# Making Bow Tie Splines (Not Inlays)



## damnitboy (Mar 3, 2012)

I want to do a project where an element of the joinery would be bow tie splines. Does anyone have any suggestions on milling the splines? I could make some knives and do it on the moulder but it's for a small qty and different types of wood so I would like a fast setup. Since I want the spline to extend out like the tennon treatment on G & G designs an inlay is not my first choice. -Thanks


----------



## gav (Oct 12, 2009)

Not speaking from experience here, just what seems logical to me.
I would use a dovetail bit in the table.
Mill some stock to what ever width and depth you've decided on (width i guess would be twice the cutting height of your dovetail bit, and depth would need to be more than the diameter of the bit), length can be whatever, longer the better up to a point.
So, now you have a rectangular piece of wood.
Set up the dovetail bit so it will cut half way across the width of the stock. Set fence to half way point of dovetail bit. Zero clearance fence would be good in this instance.
Run the stock through on edge. Repeat , flipping end to end and top and bottom so you mill all four corners. You should end up with a really long bow tie shaped piece. Cross cut to desired size.

I guess it might even be quicker to set your table saw blade to your desired angle and do it that way.
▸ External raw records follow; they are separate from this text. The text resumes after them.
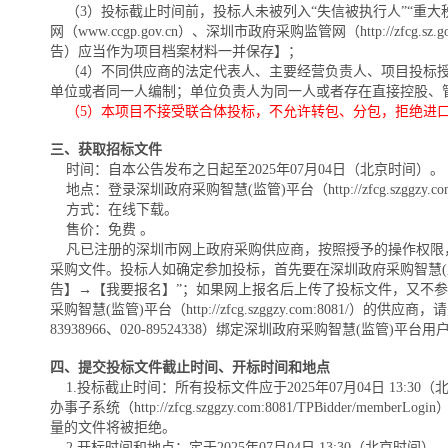
（3）投标截止时间前，投标人未被列入“失信被执行人”“重大税收违法
网（www.ccgp.gov.cn）、深圳市政府采购监管网（http:
告）应当作为项目档案材料一并保存】；
（4）不同供应商的法定代表人、主要经营负责人、项目投标授
单位或者同一人编制；单位负责人为同一人或者存在直接控股、
（5）本项目不接受联合体投标，不允许转包、分包，拒绝进
三、获取招标文件
时间：自本公告发布之日起至2025年07月04日（北京时间）。
地点：登录深圳政府采购智慧(监管)平台（http://zfcg.szggzy.
方式：在线下载。
售价：免费 。
凡已注册的深圳市网上政府采购供应商，按照授予的操作权限，可于自本公告发
采购文件。投标人如确定参加投标，首先要在深圳政府采购智慧(监管)平台网上办
告】→【我要报名】”；如果网上报名后上传了投标文件，又不参
采购智慧(监管)平台（http://zfcg.szggzy.com:8081/）的供应
83938966、020-89524338）绑定深圳政府采购智慧(
四、提交投标文件截止时间、开标时间和地点
1.投标截止时间：所有投标文件应于2025年07月04日 13:30（北京
办事子系统（http://zfcg.szggzy.com:8081/TPBi
量的文件将被拒绝。
2.开标时间和地点：定于2025年07月04日 13:30（北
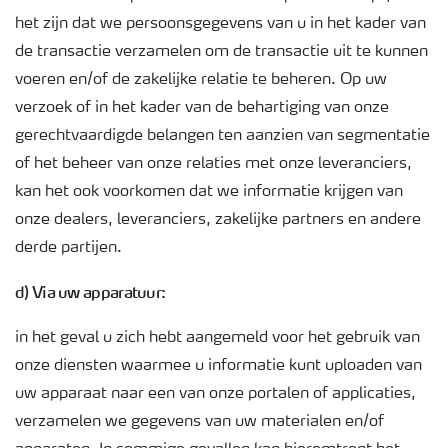
het zijn dat we persoonsgegevens van u in het kader van
de transactie verzamelen om de transactie uit te kunnen
voeren en/of de zakelijke relatie te beheren. Op uw
verzoek of in het kader van de behartiging van onze
gerechtvaardigde belangen ten aanzien van segmentatie
of het beheer van onze relaties met onze leveranciers,
kan het ook voorkomen dat we informatie krijgen van
onze dealers, leveranciers, zakelijke partners en andere
derde partijen.
d) Via uw apparatuur:
in het geval u zich hebt aangemeld voor het gebruik van
onze diensten waarmee u informatie kunt uploaden van
uw apparaat naar een van onze portalen of applicaties,
verzamelen we gegevens van uw materialen en/of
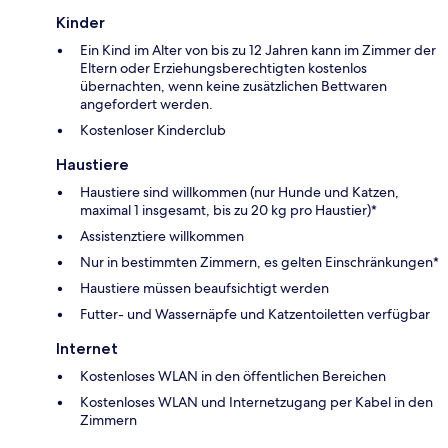
Kinder
Ein Kind im Alter von bis zu 12 Jahren kann im Zimmer der
Eltern oder Erziehungsberechtigten kostenlos
übernachten, wenn keine zusätzlichen Bettwaren
angefordert werden.
Kostenloser Kinderclub
Haustiere
Haustiere sind willkommen (nur Hunde und Katzen,
maximal 1 insgesamt, bis zu 20 kg pro Haustier)*
Assistenztiere willkommen
Nur in bestimmten Zimmern, es gelten Einschränkungen*
Haustiere müssen beaufsichtigt werden
Futter- und Wassernäpfe und Katzentoiletten verfügbar
Internet
Kostenloses WLAN in den öffentlichen Bereichen
Kostenloses WLAN und Internetzugang per Kabel in den
Zimmern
I'm going to try it on monday just to see if my mind works.


----------



## damnitboy (Mar 3, 2012)

Wow, Thanks for such a comprehensive reply. My first day on this forum, looks like a great community.


----------



## bobj3 (Jan 17, 2006)

HI Eloy

All you need to do is pickup a bit or two and you can make all the bow tie splines you will need on the router table.. ..best done on the Horiz.router table but the normal router table will do just fine also..:yes2:

Magnate 5401 14° Butterfly Spline Router Bits - 3/4" Cutting

Amana 45860 14 Degree Butterfly Spline 1/2 Router Bit

Sears: Online department store featuring appliances, tools, fitness equipment and more

Making the Most of Your Router Bits: The Butterfly Spline Bit | Articles | Woodworkers Journal

MLCS dovetail, candlestand router bits

Dave did almost the same. and it is a WOW look 
http://www.routerforums.com/attachments/show-n-tell/16706d1226718386-workbench-100_2073.jpg
===



damnitboy said:


> I want to do a project where an element of the joinery would be bow tie splines. Does anyone have any suggestions on milling the splines? I could make some knives and do it on the moulder but it's for a small qty and different types of wood so I would like a fast setup. Since I want the spline to extend out like the tennon treatment on G & G designs an inlay is not my first choice. -Thanks


----------



## MEBCWD (Jan 14, 2012)

Hi elroy,

Does it really need to be a spline or could the joint be a standard woodworking joint and be covered with a decorative raised inlay to achieve the G&G look?

Make the project, cut the pockets for the inlays, make a inlay blank as Gavin says, contour the end of your inlay blank, cut the inlay piece off the blank and install the inlay.

That's how I would try to do it and just another way to achieve the look you want.


----------



## damnitboy (Mar 3, 2012)

Bob, that was exactly the information I needed.
Thanks!!!
-Eloy


----------



## bobj3 (Jan 17, 2006)

You're Welcome Eloy

How about some snapshots of you using the bits 

==



damnitboy said:


> Bob, that was exactly the information I needed.
> Thanks!!!
> -Eloy


----------